**** SOURCE INFORMATION ****

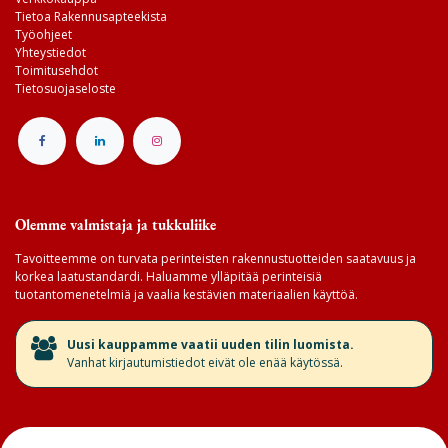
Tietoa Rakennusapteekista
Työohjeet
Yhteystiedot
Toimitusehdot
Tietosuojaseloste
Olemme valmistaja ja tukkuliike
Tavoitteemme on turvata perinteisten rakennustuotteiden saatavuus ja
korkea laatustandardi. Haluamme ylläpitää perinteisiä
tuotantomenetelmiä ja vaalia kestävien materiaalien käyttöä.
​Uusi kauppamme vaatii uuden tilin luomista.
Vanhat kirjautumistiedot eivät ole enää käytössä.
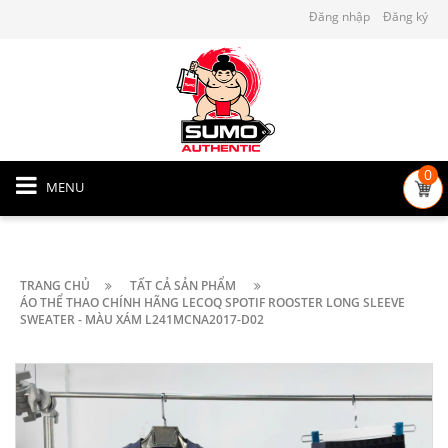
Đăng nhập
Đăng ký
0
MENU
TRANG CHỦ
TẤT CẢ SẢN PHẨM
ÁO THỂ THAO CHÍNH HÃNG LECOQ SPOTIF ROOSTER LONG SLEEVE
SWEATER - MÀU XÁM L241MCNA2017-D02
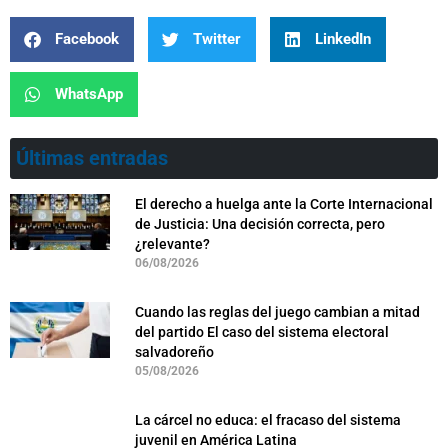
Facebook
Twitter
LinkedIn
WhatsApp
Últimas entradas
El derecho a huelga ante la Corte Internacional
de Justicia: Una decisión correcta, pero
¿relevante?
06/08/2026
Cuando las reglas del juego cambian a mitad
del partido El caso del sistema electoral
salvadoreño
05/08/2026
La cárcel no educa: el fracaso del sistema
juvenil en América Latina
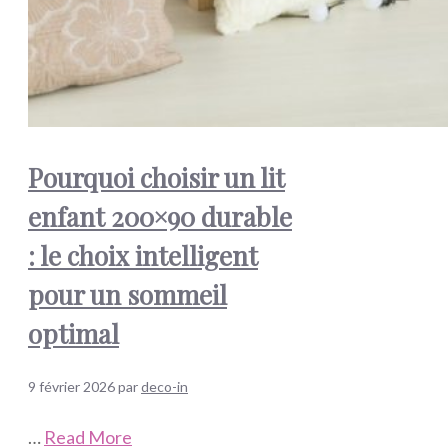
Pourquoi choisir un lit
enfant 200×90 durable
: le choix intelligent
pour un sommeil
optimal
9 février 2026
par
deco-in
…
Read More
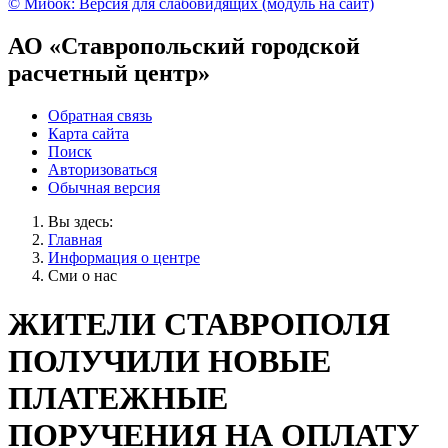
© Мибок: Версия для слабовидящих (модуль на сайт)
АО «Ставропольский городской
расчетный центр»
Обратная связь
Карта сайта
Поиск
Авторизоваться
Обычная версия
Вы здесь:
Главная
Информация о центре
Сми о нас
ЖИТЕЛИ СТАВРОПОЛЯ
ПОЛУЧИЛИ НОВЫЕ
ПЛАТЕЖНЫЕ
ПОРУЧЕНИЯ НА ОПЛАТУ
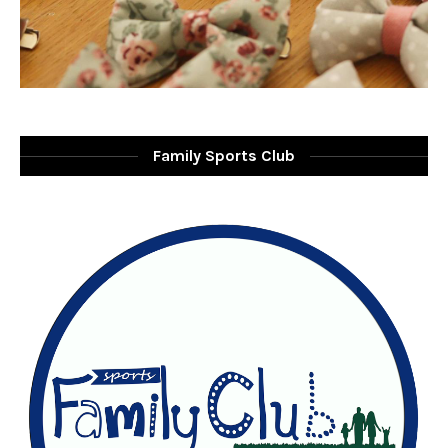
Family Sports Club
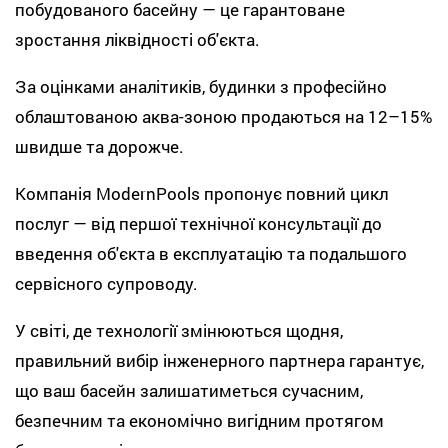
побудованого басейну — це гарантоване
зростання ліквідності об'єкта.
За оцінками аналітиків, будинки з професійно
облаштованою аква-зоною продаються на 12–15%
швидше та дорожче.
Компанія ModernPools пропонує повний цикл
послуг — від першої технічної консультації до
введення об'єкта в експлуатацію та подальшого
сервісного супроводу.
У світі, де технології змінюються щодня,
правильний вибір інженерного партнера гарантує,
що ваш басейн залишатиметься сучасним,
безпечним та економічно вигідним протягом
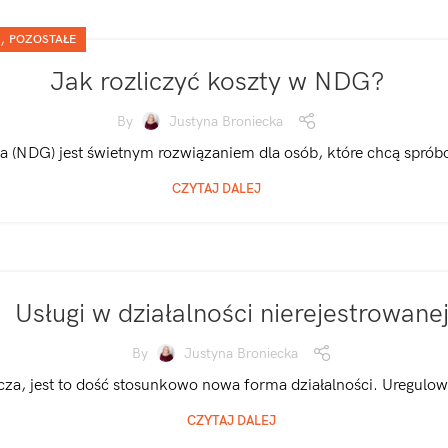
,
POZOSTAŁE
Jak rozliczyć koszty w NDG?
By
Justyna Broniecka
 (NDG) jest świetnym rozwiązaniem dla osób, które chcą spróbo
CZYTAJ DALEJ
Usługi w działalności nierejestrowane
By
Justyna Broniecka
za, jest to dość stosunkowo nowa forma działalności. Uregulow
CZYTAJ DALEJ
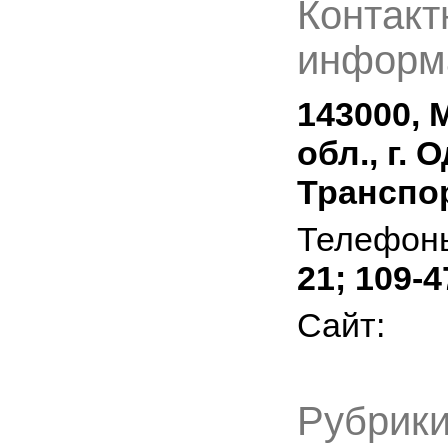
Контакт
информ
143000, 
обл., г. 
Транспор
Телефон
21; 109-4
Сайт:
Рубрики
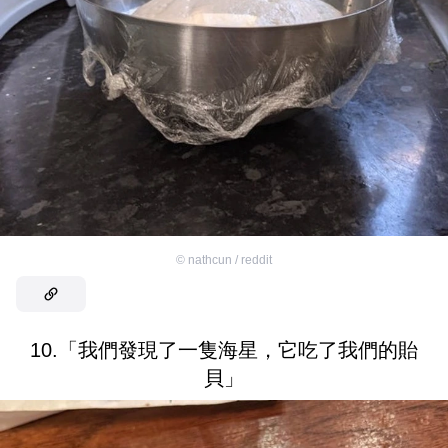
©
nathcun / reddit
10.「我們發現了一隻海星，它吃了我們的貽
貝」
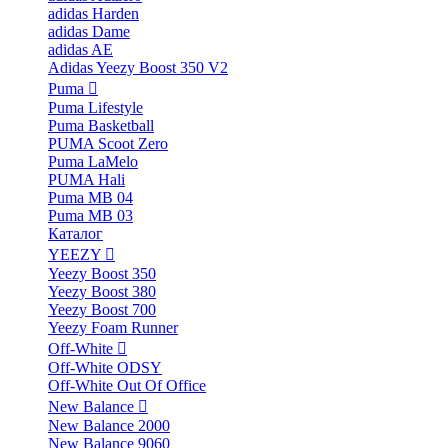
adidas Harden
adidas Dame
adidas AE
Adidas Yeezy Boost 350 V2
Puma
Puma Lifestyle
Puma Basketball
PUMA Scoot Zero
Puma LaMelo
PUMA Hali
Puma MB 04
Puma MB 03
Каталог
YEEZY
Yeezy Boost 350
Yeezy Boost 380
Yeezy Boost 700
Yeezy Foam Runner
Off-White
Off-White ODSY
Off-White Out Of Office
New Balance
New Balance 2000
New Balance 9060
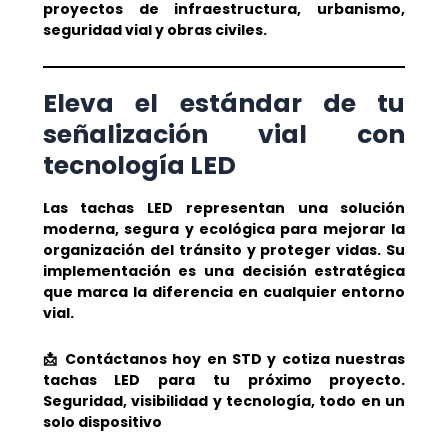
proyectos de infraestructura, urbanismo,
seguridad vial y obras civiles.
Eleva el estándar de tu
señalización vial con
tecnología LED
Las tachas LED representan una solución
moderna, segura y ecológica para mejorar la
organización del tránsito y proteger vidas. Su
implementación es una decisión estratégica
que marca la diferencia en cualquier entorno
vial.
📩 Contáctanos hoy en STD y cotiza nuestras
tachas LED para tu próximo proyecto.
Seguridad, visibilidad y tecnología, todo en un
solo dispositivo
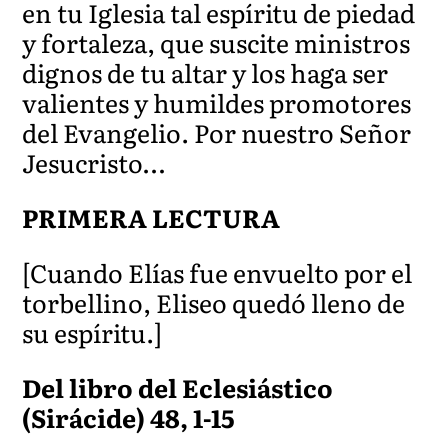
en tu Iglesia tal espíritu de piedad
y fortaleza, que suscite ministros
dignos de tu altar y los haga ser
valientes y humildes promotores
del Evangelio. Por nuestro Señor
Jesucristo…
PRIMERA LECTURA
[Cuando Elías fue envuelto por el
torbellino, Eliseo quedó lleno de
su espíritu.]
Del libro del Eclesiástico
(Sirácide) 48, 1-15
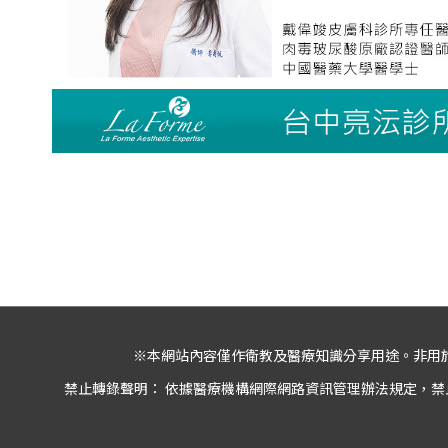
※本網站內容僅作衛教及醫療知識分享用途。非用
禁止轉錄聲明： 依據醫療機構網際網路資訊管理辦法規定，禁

****

## DESCRIPTION OF THE TASK
Reproduce every line of text from all the material above without changing anything, and leave out the pictures.

## YOUR RESPONSE
Tietoa Rakennusapteekista
Työohjeet
Yhteystiedot
Toimitusehdot
Tietosuojaseloste
Olemme valmistaja ja tukkuliike
Tavoitteemme on turvata perinteisten rakennustuotteiden saatavuus ja
korkea laatustandardi. Haluamme ylläpitää perinteisiä
tuotantomenetelmiä ja vaalia kestävien materiaalien käyttöä.
​Uusi kauppamme vaatii uuden tilin luomista.
Vanhat kirjautumistiedot eivät ole enää käytössä.
Đăng nhập
Đăng ký
0
MENU
TRANG CHỦ
TẤT CẢ SẢN PHẨM
ÁO THỂ THAO CHÍNH HÃNG LECOQ SPOTIF ROOSTER LONG SLEEVE
SWEATER - MÀU XÁM L241MCNA2017-D02
Facebook
Twitter
LinkedIn
WhatsApp
Últimas entradas
El derecho a huelga ante la Corte Internacional
de Justicia: Una decisión correcta, pero
¿relevante?
06/08/2026
Cuando las reglas del juego cambian a mitad
del partido El caso del sistema electoral
salvadoreño
05/08/2026
La cárcel no educa: el fracaso del sistema
juvenil en América Latina
Pourquoi choisir un lit
enfant 200×90 durable
: le choix intelligent
pour un sommeil
optimal
9 février 2026
par
deco-in
…
Read More
© Мибок: Версия для слабовидящих (модуль на сайт)
АО «Ставропольский городской
расчетный центр»
Обратная связь
Карта сайта
Поиск
Авторизоваться
Обычная версия
Вы здесь:
Главная
Информация о центре
Сми о нас
ЖИТЕЛИ СТАВРОПОЛЯ
ПОЛУЧИЛИ НОВЫЕ
ПЛАТЕЖНЫЕ
ПОРУЧЕНИЯ НА ОПЛАТУ
Family Sports Club
побудованого басейну — це гарантоване
зростання ліквідності об'єкта.
За оцінками аналітиків, будинки з професійно
облаштованою аква-зоною продаються на 12–15%
швидше та дорожче.
Компанія ModernPools пропонує повний цикл
послуг — від першої технічної консультації до
введення об'єкта в експлуатацію та подальшого
сервісного супроводу.
У світі, де технології змінюються щодня,
правильний вибір інженерного партнера гарантує,
що ваш басейн залишатиметься сучасним,
безпечним та економічно вигідним протягом
,
POZOSTAŁE
Jak rozliczyć koszty w NDG?
By
Justyna Broniecka
 (NDG) jest świetnym rozwiązaniem dla osób, które chcą spróbo
CZYTAJ DALEJ
Usługi w działalności nierejestrowane
By
Justyna Broniecka
za, jest to dość stosunkowo nowa forma działalności. Uregulow
CZYTAJ DALEJ
Контакт
информ
143000, 
обл., г. 
Транспор
Телефон
21; 109-4
Сайт:
Рубрики
©
nathcun / reddit
10.「我們發現了一隻海星，它吃了我們的貽
貝」
adidas Harden
adidas Dame
adidas AE
Adidas Yeezy Boost 350 V2
Puma
Puma Lifestyle
Puma Basketball
PUMA Scoot Zero
Puma LaMelo
PUMA Hali
Puma MB 04
Puma MB 03
Каталог
YEEZY
Yeezy Boost 350
Yeezy Boost 380
Yeezy Boost 700
Yeezy Foam Runner
Off-White
Off-White ODSY
Off-White Out Of Office
New Balance
New Balance 2000
New Balance 9060
proyectos de infraestructura, urbanismo,
seguridad vial y obras civiles.
Eleva el estándar de tu
señalización vial con
tecnología LED
Las tachas LED representan una solución
moderna, segura y ecológica para mejorar la
organización del tránsito y proteger vidas. Su
implementación es una decisión estratégica
que marca la diferencia en cualquier entorno
vial.
📩 Contáctanos hoy en STD y cotiza nuestras
tachas LED para tu próximo proyecto.
Seguridad, visibilidad y tecnología, todo en un
solo dispositivo
en tu Iglesia tal espíritu de piedad
y fortaleza, que suscite ministros
dignos de tu altar y los haga ser
valientes y humildes promotores
del Evangelio. Por nuestro Señor
Jesucristo…
PRIMERA LECTURA
[Cuando Elías fue envuelto por el
torbellino, Eliseo quedó lleno de
su espíritu.]
Del libro del Eclesiástico
(Sirácide) 48, 1-15
※本網站內容僅作衛教及醫療知識分享用途。非用
禁止轉錄聲明： 依據醫療機構網際網路資訊管理辦法規定，禁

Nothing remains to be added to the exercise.